## [WHAT TO WORK ON]
Rewrite the lines starting with the line containing "### HasStartVlanId" and going on through the line containing "(o *GetVlanrangeResponse) GetVlanNamePrefix()", substituting "VlanRangeResponse" for "GetVlanrangeResponse" and leaving everything else the same. Return only those lines.

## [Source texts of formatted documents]
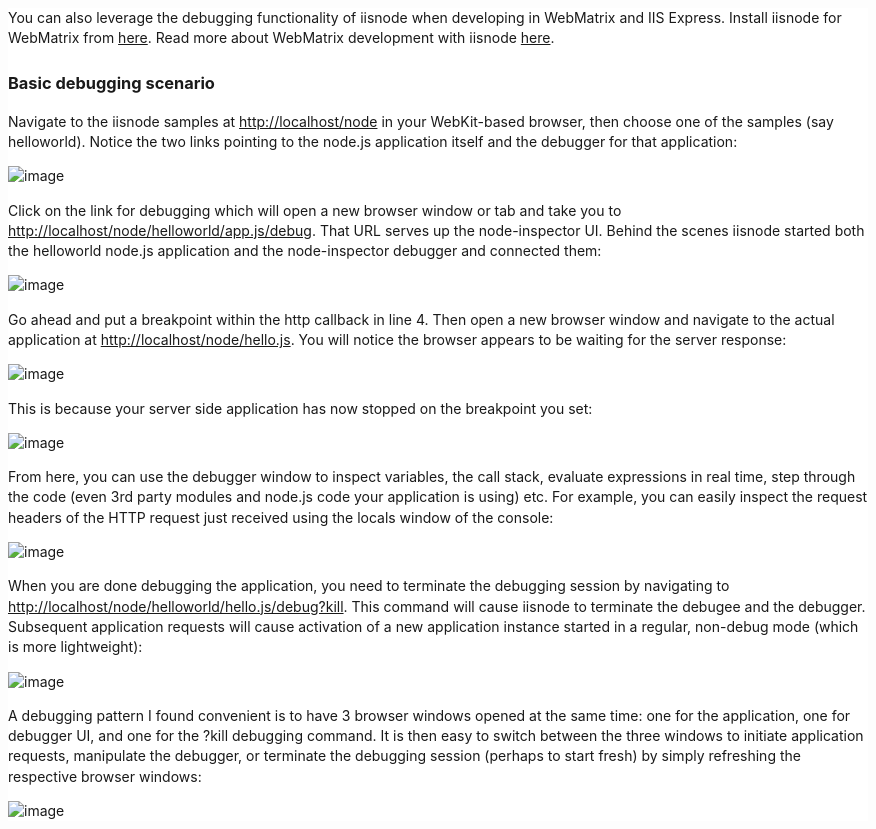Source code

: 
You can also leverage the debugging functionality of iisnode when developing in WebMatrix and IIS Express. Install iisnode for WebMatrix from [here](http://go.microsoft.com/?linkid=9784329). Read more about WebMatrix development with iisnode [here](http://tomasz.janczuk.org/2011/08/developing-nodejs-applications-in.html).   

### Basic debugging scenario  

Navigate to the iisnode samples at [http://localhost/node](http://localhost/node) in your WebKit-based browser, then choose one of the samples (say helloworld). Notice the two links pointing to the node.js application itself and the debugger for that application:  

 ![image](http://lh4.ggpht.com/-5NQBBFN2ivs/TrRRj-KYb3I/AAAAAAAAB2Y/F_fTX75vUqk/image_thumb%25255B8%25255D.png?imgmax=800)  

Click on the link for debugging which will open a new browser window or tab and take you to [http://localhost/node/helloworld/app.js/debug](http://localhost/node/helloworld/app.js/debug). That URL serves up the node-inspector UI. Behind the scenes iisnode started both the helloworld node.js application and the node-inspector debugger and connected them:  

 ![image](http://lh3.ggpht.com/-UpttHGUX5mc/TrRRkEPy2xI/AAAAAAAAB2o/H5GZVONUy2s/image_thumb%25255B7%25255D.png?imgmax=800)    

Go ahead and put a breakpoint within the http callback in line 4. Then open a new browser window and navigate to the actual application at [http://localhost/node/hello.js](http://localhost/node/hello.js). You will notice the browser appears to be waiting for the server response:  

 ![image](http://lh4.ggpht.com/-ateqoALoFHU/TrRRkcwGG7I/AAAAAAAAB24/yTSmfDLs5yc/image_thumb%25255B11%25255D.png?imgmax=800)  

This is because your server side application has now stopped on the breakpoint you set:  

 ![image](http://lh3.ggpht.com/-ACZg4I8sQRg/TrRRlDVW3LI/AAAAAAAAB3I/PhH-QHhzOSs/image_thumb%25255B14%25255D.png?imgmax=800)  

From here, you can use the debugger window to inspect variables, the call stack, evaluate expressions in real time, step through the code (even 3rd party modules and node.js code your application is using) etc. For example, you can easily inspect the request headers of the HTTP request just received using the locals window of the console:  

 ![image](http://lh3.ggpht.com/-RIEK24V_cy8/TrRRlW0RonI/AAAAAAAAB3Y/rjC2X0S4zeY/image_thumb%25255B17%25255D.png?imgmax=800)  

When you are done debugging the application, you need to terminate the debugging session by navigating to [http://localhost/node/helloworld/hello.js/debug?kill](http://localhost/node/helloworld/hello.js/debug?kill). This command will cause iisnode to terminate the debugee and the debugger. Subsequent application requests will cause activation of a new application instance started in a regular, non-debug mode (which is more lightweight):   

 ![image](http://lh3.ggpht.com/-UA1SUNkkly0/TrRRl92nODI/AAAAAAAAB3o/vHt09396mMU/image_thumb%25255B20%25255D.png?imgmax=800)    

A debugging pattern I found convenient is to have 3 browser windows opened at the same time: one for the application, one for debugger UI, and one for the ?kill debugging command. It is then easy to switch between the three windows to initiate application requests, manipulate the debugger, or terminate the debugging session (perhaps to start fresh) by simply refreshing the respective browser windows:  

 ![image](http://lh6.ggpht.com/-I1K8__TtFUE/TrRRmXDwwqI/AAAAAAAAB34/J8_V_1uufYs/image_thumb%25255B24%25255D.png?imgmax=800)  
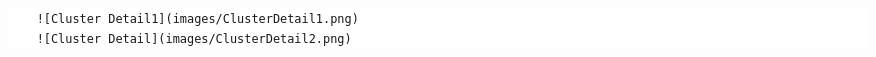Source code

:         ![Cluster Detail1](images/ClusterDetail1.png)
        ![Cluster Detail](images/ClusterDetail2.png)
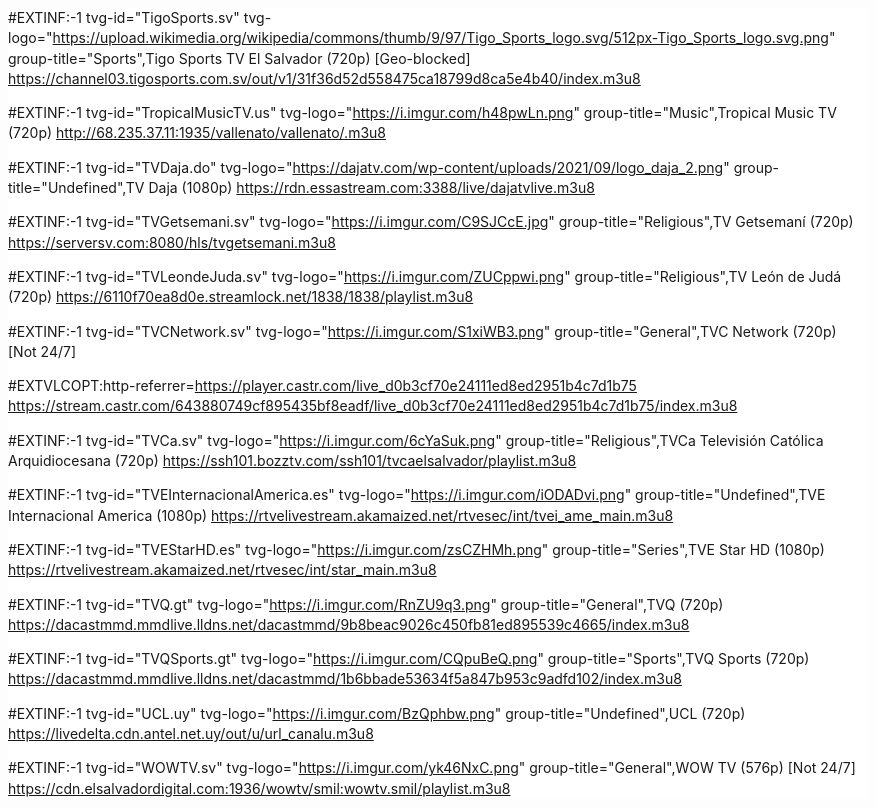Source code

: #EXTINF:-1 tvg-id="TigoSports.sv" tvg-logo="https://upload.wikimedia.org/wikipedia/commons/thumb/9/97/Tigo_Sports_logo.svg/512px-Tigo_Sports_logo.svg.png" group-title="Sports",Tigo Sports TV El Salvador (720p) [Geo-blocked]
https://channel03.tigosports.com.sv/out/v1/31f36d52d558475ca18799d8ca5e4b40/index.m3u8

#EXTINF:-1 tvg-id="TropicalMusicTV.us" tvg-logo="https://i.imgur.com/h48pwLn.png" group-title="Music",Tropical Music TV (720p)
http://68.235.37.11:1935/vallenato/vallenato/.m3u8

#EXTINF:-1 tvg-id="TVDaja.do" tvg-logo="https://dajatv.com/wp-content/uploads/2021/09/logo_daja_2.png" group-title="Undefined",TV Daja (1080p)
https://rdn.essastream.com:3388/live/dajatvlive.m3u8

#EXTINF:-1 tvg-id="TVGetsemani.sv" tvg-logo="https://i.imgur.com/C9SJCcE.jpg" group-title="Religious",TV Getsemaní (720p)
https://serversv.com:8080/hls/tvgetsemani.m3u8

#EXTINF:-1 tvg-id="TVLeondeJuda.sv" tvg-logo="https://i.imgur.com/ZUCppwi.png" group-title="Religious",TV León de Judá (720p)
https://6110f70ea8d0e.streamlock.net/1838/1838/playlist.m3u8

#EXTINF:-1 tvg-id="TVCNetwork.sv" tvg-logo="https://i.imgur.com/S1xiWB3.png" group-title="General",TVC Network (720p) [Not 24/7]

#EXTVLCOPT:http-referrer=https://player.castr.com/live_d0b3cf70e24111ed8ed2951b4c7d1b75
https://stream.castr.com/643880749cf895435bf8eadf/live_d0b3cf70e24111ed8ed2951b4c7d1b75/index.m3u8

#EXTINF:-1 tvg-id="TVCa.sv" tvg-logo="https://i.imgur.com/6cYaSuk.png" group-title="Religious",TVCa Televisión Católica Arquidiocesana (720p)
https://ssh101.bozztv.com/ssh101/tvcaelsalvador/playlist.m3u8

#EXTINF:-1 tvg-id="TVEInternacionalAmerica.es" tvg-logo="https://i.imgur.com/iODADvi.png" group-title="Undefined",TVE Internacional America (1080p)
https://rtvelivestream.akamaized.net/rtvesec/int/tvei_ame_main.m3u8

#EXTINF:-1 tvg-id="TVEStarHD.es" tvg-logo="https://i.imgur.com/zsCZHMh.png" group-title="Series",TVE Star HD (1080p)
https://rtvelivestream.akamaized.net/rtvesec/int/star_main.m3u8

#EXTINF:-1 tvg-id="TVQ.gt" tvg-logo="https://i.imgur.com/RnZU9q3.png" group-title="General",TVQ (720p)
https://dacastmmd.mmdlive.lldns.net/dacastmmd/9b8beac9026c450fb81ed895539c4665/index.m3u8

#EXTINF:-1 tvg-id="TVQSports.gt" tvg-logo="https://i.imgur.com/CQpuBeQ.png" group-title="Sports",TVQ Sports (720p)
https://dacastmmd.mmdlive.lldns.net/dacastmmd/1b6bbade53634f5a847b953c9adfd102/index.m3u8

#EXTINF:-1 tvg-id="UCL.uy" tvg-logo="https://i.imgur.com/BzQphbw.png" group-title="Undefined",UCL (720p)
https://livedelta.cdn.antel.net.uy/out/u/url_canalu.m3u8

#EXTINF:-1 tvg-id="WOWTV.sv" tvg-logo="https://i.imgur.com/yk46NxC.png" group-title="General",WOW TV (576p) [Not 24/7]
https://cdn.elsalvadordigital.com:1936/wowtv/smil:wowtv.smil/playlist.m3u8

* * *

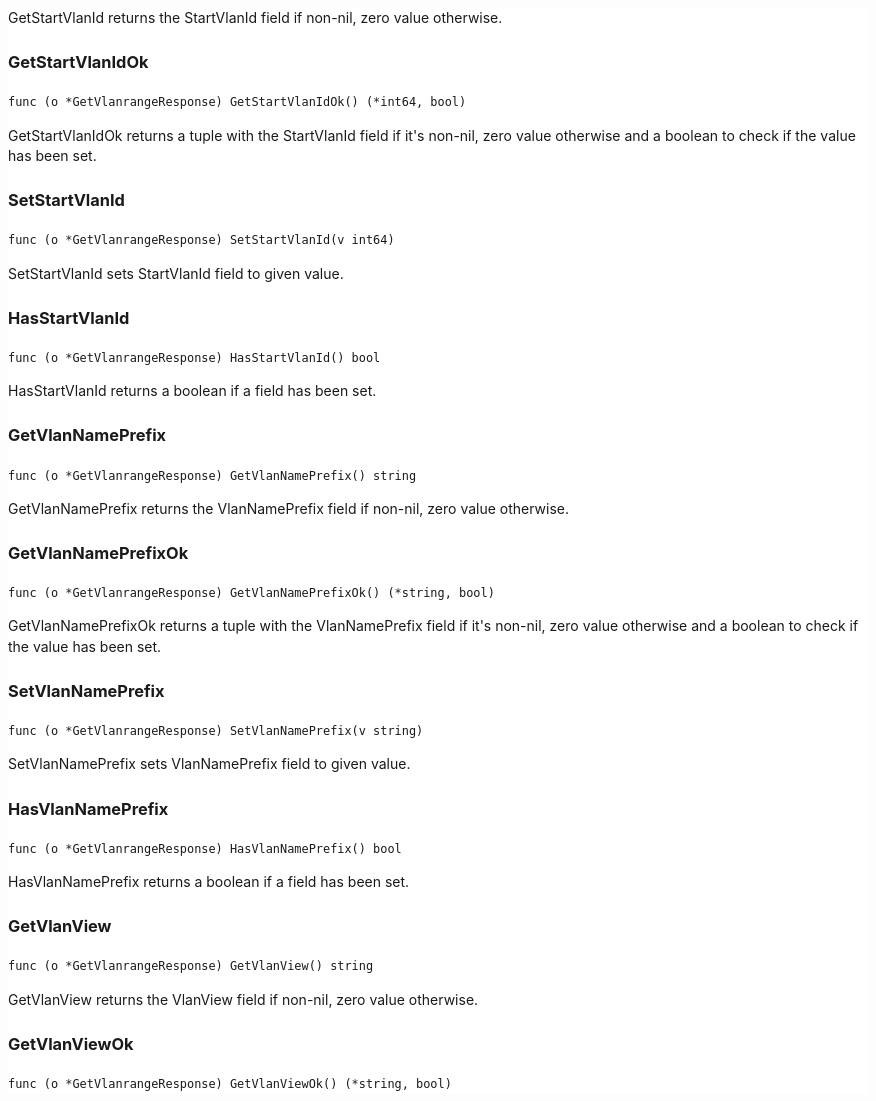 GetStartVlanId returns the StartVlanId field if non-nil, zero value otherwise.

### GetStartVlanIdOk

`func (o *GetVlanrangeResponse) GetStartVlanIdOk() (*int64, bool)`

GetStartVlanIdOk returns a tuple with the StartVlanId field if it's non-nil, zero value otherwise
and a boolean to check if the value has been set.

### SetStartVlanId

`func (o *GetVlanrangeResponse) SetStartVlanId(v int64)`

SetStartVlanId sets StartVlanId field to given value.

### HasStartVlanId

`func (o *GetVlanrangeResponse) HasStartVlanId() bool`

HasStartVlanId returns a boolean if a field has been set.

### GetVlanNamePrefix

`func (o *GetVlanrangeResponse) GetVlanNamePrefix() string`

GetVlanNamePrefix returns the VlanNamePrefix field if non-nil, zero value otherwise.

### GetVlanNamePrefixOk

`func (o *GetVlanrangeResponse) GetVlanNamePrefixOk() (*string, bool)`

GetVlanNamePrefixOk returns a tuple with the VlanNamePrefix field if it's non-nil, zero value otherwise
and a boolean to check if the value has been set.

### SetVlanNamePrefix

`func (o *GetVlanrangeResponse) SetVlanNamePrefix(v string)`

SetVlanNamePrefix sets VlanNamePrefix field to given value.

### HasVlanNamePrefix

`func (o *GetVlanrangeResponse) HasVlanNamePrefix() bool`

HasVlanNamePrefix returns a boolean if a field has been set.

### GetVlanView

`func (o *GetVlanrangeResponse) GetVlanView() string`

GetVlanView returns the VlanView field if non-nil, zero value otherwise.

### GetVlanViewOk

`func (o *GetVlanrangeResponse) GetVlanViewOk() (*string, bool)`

## [OUTPUT OF THE EXERCISE]
### HasStartVlanId

`func (o *VlanRangeResponse) HasStartVlanId() bool`

HasStartVlanId returns a boolean if a field has been set.

### GetVlanNamePrefix

`func (o *VlanRangeResponse) GetVlanNamePrefix() string`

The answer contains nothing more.